- Data extract -
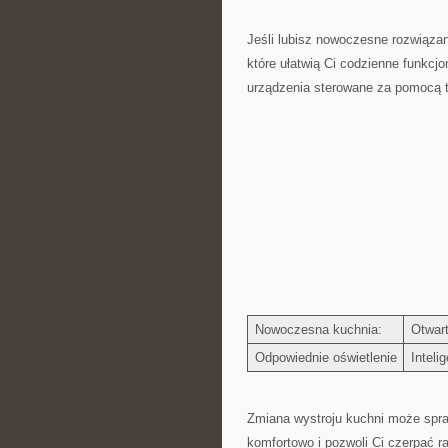
Jeśli lubisz ⁣nowoczesne rozwiązan
które⁢ ułatwią Ci codzienne funkcj
urządzenia sterowane za pomocą ‍tel
Nowoczesna‍ kuchnia:
Otwart
Odpowiednie oświetlenie
Inteli
Zmiana wystroju kuchni może‍ spraw
komfortowo‍ i pozwoli Ci‍ czerpać ⁢r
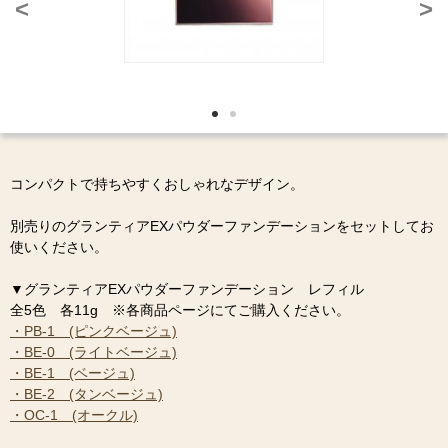
<
>
コンパクトで持ちやすくおしゃれなデザイン。
別売りのグランティアEXパウダーファンデーションをセットしてお
使いください。
▼グランティアEXパウダーファンデーション レフィル
全5色 各11g ※各商品ページにてご購入ください。
・PB-1 (ピンクベージュ)
・BE-0 (ライトベージュ)
・BE-1 (ベージュ)
・BE-2 (タンベージュ)
・OC-1 (オークル)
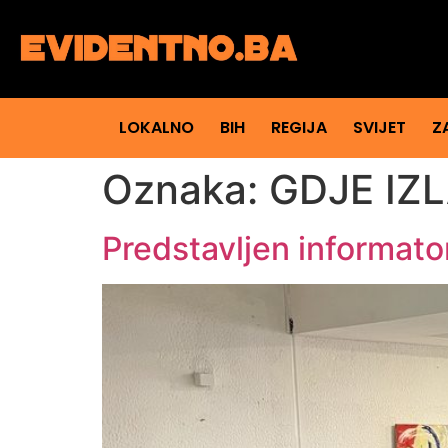
LOKALNO
BIH
REGIJA
SVIJET
Z
Oznaka:
GDJE IZL
Predstavljen informator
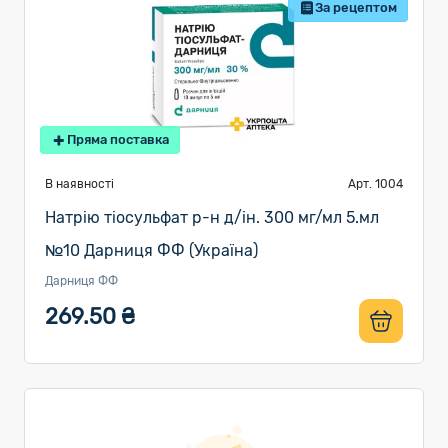
За рецептом
Пряма поставка
В наявності
Арт. 1004
Натрію тіосульфат р-н д/ін. 300 мг/мл 5.мл
№10 Дарниця ФФ (Україна)
Дарниця ФФ
269.50 ₴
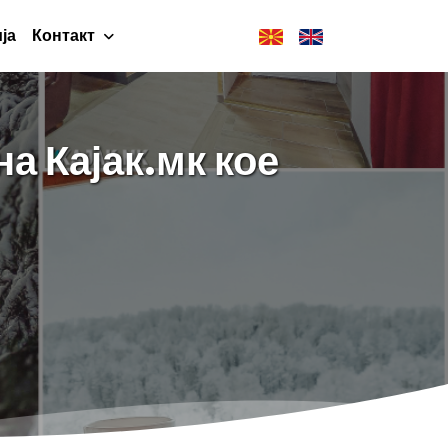
ја
Контакт
а Кајак.мк кое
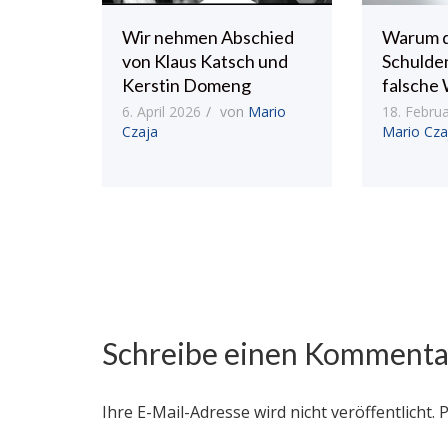
Wir nehmen Abschied
Warum 
von Klaus Katsch und
Schulde
Kerstin Domeng
falsche 
6. April 2026
von
Mario
18. Febru
Czaja
Mario Cza
Schreibe einen Kommenta
Ihre E-Mail-Adresse wird nicht veröffentlicht.
P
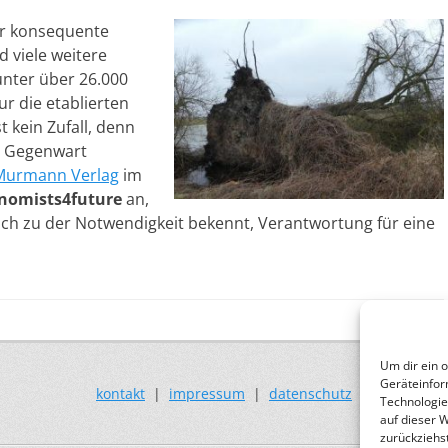
er konsequente
d viele weitere
unter über 26.000
ur die etablierten
 kein Zufall, denn
er Gegenwart
Murmann Verlag
im
nomists4future
an,
ch zu der Notwendigkeit bekennt, Verantwortung für eine
Um dir ein 
Geräteinfor
kontakt
|
impressum
|
datenschutz
Technologie
auf dieser 
zurückziehs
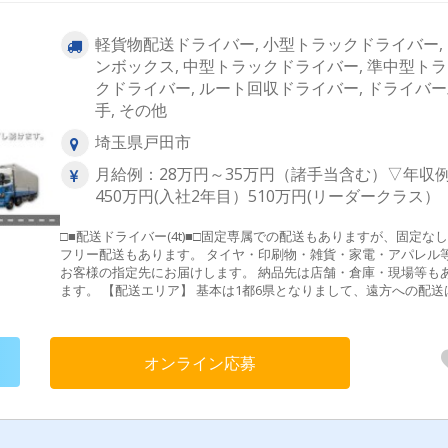
軽貨物配送ドライバー, 小型トラックドライバー,
ンボックス, 中型トラックドライバー, 準中型ト
クドライバー, ルート回収ドライバー, ドライバ
手, その他
埼玉県戸田市
月給例：28万円～35万円（諸手当含む）▽年収
450万円(入社2年目）510万円(リーダークラス）
□■配送ドライバー(4t)■□固定専属での配送もありますが、固定な
フリー配送もあります。 タイヤ・印刷物・雑貨・家電・アパレル
お客様の指定先にお届けします。 納品先は店舗・倉庫・現場等も
ます。 【配送エリア】 基本は1都6県となりまして、遠方への配送はあ
りません。 【積み下ろし／担当件数】 基本はパレット積みパレット降
しとなりますが、 手積み手下ろしも発生します。 フリー配送の場合、
1日平均2～3件を担当していただきますが、 繁忙期には配送件数は多
オンライン応募
くなります。 また、業務都合上２トン車への乗車もあります。 【おお
まかな1日の流れ】 ▼朝8時出社 点呼・トラック点検 ↓ ▼配送 ↓
▼17時頃帰庫 点呼・日報提出 ↓ ▼17時30分頃に帰社 まずは助手
業務や先輩同乗の研修から始めて、配送の仕方を覚えていただき
す。1～2ヶ月の研修期間でゆっくり着実に覚えていきましょう♪研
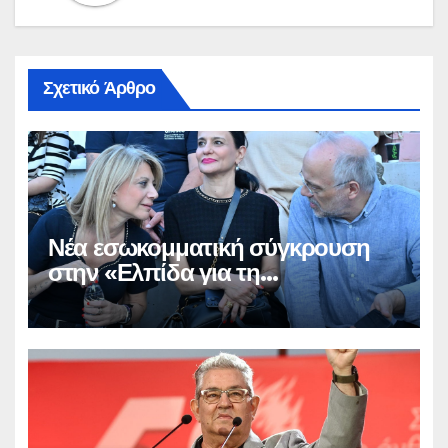
Σχετικό Άρθρο
Νέα εσωκομματική σύγκρουση
στην «Ελπίδα για τη
Δημοκρατία»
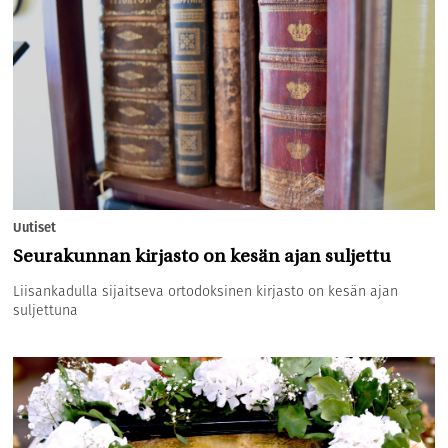
Uutiset
Seurakunnan kirjasto on kesän ajan suljettu
Liisankadulla sijaitseva ortodoksinen kirjasto on kesän ajan
suljettuna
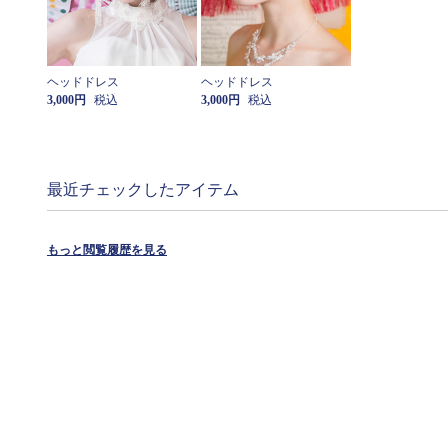
ヘッドドレス
ヘッドドレス
3,000円
税込
3,000円
税込
最近チェックしたアイテム
もっと閲覧履歴を見る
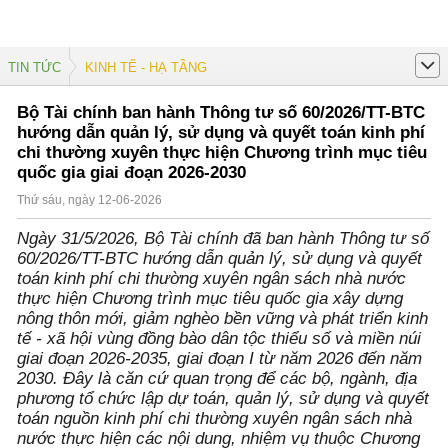
TIN TỨC
KINH TẾ - HẠ TẦNG
Bộ Tài chính ban hành Thông tư số 60/2026/TT-BTC
hướng dẫn quản lý, sử dụng và quyết toán kinh phí
chi thường xuyên thực hiện Chương trình mục tiêu
quốc gia giai đoạn 2026-2030
Thứ sáu, ngày 12-06-2026
Ngày 31/5/2026, Bộ Tài chính đã ban hành Thông tư số
60/2026/TT-BTC hướng dẫn quản lý, sử dụng và quyết
toán kinh phí chi thường xuyên ngân sách nhà nước
thực hiện Chương trình mục tiêu quốc gia xây dựng
nông thôn mới, giảm nghèo bền vững và phát triển kinh
tế - xã hội vùng đồng bào dân tộc thiểu số và miền núi
giai đoạn 2026-2035, giai đoạn I từ năm 2026 đến năm
2030. Đây là căn cứ quan trọng để các bộ, ngành, địa
phương tổ chức lập dự toán, quản lý, sử dụng và quyết
toán nguồn kinh phí chi thường xuyên ngân sách nhà
nước thực hiện các nội dung, nhiệm vụ thuộc Chương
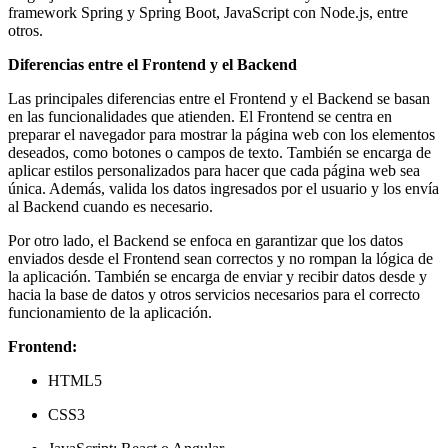
framework Spring y Spring Boot, JavaScript con Node.js, entre
otros.
Diferencias entre el Frontend y el Backend
Las principales diferencias entre el Frontend y el Backend se basan
en las funcionalidades que atienden. El Frontend se centra en
preparar el navegador para mostrar la página web con los elementos
deseados, como botones o campos de texto. También se encarga de
aplicar estilos personalizados para hacer que cada página web sea
única. Además, valida los datos ingresados por el usuario y los envía
al Backend cuando es necesario.
Por otro lado, el Backend se enfoca en garantizar que los datos
enviados desde el Frontend sean correctos y no rompan la lógica de
la aplicación. También se encarga de enviar y recibir datos desde y
hacia la base de datos y otros servicios necesarios para el correcto
funcionamiento de la aplicación.
Frontend:
HTML5
CSS3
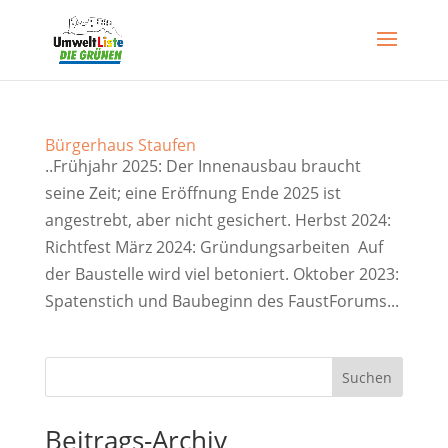
Bürgerhaus Staufen
..Frühjahr 2025: Der Innenausbau braucht
seine Zeit; eine Eröffnung Ende 2025 ist
angestrebt, aber nicht gesichert. Herbst 2024:
Richtfest März 2024: Gründungsarbeiten Auf
der Baustelle wird viel betoniert. Oktober 2023:
Spatenstich und Baubeginn des FaustForums...
Suchen
Beitrags-Archiv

- Try it -
Your task is to retype the entries verbatim, starting with the line that holds "ンボックス, 中型トラックドライバー, 準中型ト" and stopping after the line that holds "しとなりますが、 手積み手下ろしも発生します。 フリー配送の場合、".

- Result -
ンボックス, 中型トラックドライバー, 準中型ト
クドライバー, ルート回収ドライバー, ドライバ
手, その他
埼玉県戸田市
月給例：28万円～35万円（諸手当含む）▽年収
450万円(入社2年目）510万円(リーダークラス）
□■配送ドライバー(4t)■□固定専属での配送もありますが、固定な
フリー配送もあります。 タイヤ・印刷物・雑貨・家電・アパレル
お客様の指定先にお届けします。 納品先は店舗・倉庫・現場等も
ます。 【配送エリア】 基本は1都6県となりまして、遠方への配送はあ
りません。 【積み下ろし／担当件数】 基本はパレット積みパレット降
しとなりますが、 手積み手下ろしも発生します。 フリー配送の場合、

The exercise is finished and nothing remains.